An extraordinary portrait of the female soul under the conditions of 20th-century misogyny ... Consistently luxurious ... Elaine is the very model of an unlikable narrator; she’s degraded and her company often feels degrading. But she’s also witty and exhilaratingly blunt, and her darkest opinions are often right on the money.
To inhabit the libidinal consciousness of one’s own mother is an inherently awkward undertaking ... It is a compassionate if somewhat flip portrait, and by the time we reach its sad denouement the reader has only sympathy—and not just for poor Elaine. Lurking in the text as young Billy, who gazes out at us like some reproachful Freudian ghost, Will Self has written his own origin story.
The book’s greatest offences...are not sexual but stylistic.
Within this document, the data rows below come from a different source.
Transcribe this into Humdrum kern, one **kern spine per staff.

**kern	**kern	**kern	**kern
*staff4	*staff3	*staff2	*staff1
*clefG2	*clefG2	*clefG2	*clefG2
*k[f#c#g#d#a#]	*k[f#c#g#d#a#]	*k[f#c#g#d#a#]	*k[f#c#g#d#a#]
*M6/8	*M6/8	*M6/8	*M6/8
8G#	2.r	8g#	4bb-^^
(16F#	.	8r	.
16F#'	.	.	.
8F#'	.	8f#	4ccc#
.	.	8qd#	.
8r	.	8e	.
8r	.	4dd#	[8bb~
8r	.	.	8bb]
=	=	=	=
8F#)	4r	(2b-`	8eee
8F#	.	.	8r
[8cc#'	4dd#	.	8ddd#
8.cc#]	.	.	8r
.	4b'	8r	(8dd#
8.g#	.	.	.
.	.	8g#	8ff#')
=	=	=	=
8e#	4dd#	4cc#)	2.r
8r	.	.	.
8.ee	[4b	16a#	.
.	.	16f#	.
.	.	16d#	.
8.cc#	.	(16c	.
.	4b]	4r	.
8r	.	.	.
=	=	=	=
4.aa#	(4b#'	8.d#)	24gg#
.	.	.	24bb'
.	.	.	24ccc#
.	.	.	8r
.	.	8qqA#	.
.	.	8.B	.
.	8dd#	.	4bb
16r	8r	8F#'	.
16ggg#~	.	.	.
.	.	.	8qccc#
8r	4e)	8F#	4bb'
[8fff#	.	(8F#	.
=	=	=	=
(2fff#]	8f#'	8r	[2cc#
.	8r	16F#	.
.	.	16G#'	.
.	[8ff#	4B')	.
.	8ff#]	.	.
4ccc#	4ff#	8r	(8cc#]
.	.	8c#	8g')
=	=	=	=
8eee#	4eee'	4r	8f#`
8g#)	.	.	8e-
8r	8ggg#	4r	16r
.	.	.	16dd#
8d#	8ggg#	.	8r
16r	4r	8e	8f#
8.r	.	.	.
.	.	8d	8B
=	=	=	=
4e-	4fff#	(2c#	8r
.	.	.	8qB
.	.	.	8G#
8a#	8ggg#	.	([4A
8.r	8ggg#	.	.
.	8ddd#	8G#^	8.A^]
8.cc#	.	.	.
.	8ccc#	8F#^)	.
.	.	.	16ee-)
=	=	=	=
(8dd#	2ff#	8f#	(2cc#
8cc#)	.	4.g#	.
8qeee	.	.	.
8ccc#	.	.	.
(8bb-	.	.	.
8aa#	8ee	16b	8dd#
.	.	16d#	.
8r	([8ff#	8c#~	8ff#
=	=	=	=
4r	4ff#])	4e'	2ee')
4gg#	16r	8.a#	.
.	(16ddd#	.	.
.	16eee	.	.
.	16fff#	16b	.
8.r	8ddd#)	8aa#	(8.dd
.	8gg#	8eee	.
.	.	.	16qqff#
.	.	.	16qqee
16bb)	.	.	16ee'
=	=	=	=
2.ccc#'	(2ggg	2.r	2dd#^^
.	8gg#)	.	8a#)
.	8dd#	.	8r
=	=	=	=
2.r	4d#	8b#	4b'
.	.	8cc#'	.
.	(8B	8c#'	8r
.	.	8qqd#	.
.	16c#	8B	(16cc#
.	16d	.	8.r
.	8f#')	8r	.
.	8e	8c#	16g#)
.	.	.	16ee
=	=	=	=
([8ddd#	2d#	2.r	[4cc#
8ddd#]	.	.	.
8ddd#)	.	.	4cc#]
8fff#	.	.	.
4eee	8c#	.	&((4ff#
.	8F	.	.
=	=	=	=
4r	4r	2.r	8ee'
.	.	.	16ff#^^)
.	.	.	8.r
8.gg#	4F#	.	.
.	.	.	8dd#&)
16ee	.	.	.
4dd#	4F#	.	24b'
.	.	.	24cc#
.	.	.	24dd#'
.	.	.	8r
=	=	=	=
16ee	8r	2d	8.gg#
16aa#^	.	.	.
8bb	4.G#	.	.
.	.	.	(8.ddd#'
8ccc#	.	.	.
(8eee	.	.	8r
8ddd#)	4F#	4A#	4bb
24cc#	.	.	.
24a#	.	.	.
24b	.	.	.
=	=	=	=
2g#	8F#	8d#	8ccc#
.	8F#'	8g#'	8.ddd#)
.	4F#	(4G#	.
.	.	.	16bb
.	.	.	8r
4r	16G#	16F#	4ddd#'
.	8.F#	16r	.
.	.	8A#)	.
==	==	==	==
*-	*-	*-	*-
Self’s maximalism has not aged well ... Self’s fiction occasionally arrives at characterisation by way of accretion, but Elaine’s interiority never quite coalesces.
An intense and claustrophobic portrait of an intense and claustrophobic world. Self’s later-career stylistic mannerisms are in full effect ... There aren’t many laughs, either. It’s a slog. And those looking for direct, real-life gossip should be warned that it diverges substantially from the historical record. But some of the set-pieces...have real force ... Much to admire.
The digressive, at times rambling, prose that’s long been common for Self is present, but there’s no question that his chosen subject has focused his mind. A striking study of a woman on the verge.